The senator noted that many Nebraskans disagree with him and have “in-the-belly distrust” when it comes to the legacy media’s blanket claims of fraudlessness. “What so much of the media doesn’t grasp is that Trump’s attacks are powerful not because he created this anti-media sentiment, but because he figured out how to tap into it.”

Sasse said he must tell the truth as he sees it, and in his view, “President-Elect Biden didn’t simply win the election; President Trump couldn’t persuade even his own lawyers to argue anything different than that in U.S. federal courts.”

7. Where do we go from here?

Sasse warned that “the president and his allies are playing with fire. They have been asking – first the courts, then state legislatures, now the Congress – to overturn the results of a presidential election.”

He attacked his fellow senators and representatives who plan to block the Electoral College vote count as “a bunch of ambitious politicians who think there’s a quick way to tap into the president’s populist base without doing any real, long-term damage.” He warned that “they’re wrong – and this issue is bigger than anyone’s personal ambitions.”

“Adults don’t point a loaded gun at the heart of legitimate self-government,” Sasse warned.

“We have a deep cancer in American politics right now: Both Republicans and Democrats are growing more distrustful of the basic processes and procedures that we follow,” Sasse warned. “All the clever arguments and rhetorical gymnastics in the world won’t change the fact that this January 6th effort is designed to disenfranchise millions of Americans simply because they voted for someone in a different party.

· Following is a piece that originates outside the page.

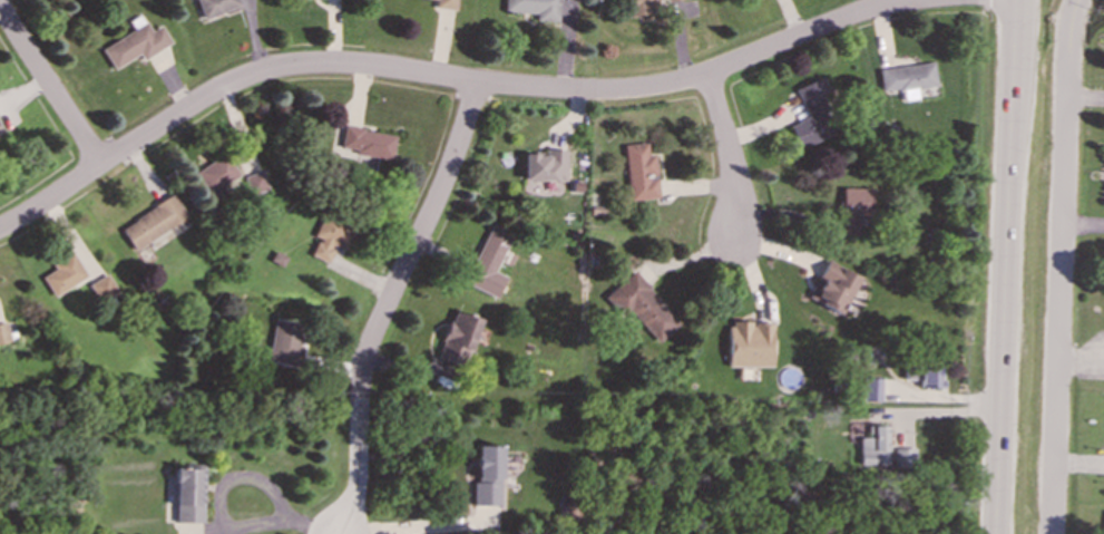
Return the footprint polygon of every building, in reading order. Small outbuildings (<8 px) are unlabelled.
[(237,0),(197,0),(204,19),(240,6),(237,0)] [(455,10),(456,0),(435,0),(434,7),(455,10)] [(535,21),(558,21),(559,0),(504,0),(504,12),(535,13),(535,21)] [(626,16),(655,12),(654,3),(678,0),(624,0),(626,16)] [(143,60),(170,42),(160,25),(150,31),(139,14),(129,21),(134,29),(101,49),(114,69),(138,54),(143,60)] [(936,86),(932,62),(879,68),(881,91),(901,89),(902,100),(917,98),(916,88),(936,86)] [(794,88),(807,117),(789,124),(798,148),(837,133),(821,93),(827,90),(821,77),(794,88)] [(395,133),(343,128),(341,152),(393,157),(395,133)] [(655,154),(647,154),(646,143),(625,144),(627,200),(657,198),(655,154)] [(566,149),(545,149),(545,154),(522,154),(522,179),(565,181),(566,149)] [(208,194),(240,175),(225,153),(195,172),(208,194)] [(266,191),(263,172),(244,175),(247,194),(266,191)] [(857,234),(858,215),(870,215),(871,187),(840,187),(839,233),(857,234)] [(187,216),(174,194),(120,226),(134,250),(187,216)] [(310,254),(328,263),(335,246),(344,251),(354,227),(324,213),(313,235),(319,237),(310,254)] [(465,283),(497,298),(506,276),(495,271),(512,232),(490,223),(465,283)] [(42,275),(51,294),(86,280),(75,253),(51,263),(55,270),(42,275)] [(858,275),(824,261),(808,299),(840,313),(858,275)] [(680,322),(632,271),(604,297),(623,317),(628,311),(658,342),(680,322)] [(101,302),(118,292),(106,273),(90,284),(101,302)] [(479,317),(451,310),(439,359),(466,367),(479,317)] [(267,361),(297,367),(304,323),(274,318),(267,361)] [(727,366),(771,367),(772,322),(750,322),(750,321),(729,320),(727,366)] [(6,322),(0,323),(0,344),(10,341),(6,322)] [(905,379),(918,379),(919,388),(940,388),(940,365),(905,365),(905,379)] [(862,400),(881,400),(881,378),(863,378),(862,400)] [(859,465),(887,465),(887,425),(867,426),(867,437),(859,437),(859,465)] [(475,505),(501,505),(502,445),(476,445),(475,505)] [(176,523),(205,523),(205,468),(176,468),(176,523)]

We ought to be better than that.”

“If we normalize this, we’re going to turn American politics into a Hatfields and McCoys endless blood feud – a house hopelessly divided,” he explained.

America must transcend its divisive partisanship and tribalism, engaging in the hard work of restoring trust across political lines. Sasse is rightly calling for this restoration, but polarization is not going away. Joe Biden claims to be a president of healing, and I pray that he truly will be. However, I would wager his presidency will only fan the flames of division, from Marxist critical race theory to transgenderism to abortion and attacks on religious freedom.

None of this means Trump really won the election, even though I think Americans made a serious mistake by electing Biden. Elections have consequences, and it’s time for Republicans to move on.